Well, the idea is to keep the factions kinda weak so they don't overpower each other, right? How about letting very prosperous towns get extra strength if left alone too long and greatly boost the power of their own faction? So the game doesn't automatically push against a faction but the balance becomes more and more frail?

E.g. a town that's too prosperous starts building a babel tower. Once that is complete they become able to copy some of the player's abilities and start summoning their own mythologicals (using their side's resources). Or they start inventing better weapons so suddenly you've got rifle units and such appearing on the field that can completely obliterate a regular force of lower tech units. Even further and they start building tanks and planes before ultimately splitting the atom and raining doom upon everybody. So as the tech goes up there's more and more risk of one side getting a tech before the other and just wiping the other side off the map. Of course having a match end in a nuclear exchange might even cause you to win instead of lose but only if it was mutually assured destruction, i.e. you balanced the factions so perfectly that they invented the nuke almost simultaneously.

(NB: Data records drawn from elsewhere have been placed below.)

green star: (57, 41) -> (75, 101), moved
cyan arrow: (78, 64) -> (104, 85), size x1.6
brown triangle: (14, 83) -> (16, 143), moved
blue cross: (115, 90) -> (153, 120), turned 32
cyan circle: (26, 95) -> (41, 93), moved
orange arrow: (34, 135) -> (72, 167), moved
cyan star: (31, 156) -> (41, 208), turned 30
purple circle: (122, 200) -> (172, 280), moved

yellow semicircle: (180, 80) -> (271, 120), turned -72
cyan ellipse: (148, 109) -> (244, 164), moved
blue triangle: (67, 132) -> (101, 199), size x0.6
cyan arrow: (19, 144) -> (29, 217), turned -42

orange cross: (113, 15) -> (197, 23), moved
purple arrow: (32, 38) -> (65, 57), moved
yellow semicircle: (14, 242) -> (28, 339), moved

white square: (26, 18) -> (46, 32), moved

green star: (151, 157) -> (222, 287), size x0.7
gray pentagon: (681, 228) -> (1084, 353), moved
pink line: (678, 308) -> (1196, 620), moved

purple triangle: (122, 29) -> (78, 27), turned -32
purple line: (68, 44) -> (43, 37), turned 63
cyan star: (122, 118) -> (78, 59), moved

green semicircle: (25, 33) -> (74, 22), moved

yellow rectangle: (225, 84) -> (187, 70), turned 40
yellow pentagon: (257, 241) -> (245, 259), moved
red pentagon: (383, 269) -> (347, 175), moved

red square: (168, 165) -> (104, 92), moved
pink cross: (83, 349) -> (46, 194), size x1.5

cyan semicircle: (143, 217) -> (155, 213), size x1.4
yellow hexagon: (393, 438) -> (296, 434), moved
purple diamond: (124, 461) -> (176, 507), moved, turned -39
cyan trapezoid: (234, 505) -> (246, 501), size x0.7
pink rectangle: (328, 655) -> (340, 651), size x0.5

What was that Ludum Dare game called that inspired Skyward Collapse? With the nuke silos?

As others have stated, likely easier said than done, but would be a very fun twist.

I think that a lot of this is very interesting indeed, and something I want to explore around the time of the second expansion, later in the year.  Right now I think there is enough going on without this; and the game can only absorb so many changes at a time.  And frankly, a lot of the runaway success worries have seemingly been squashed lately with all the balance changes in general.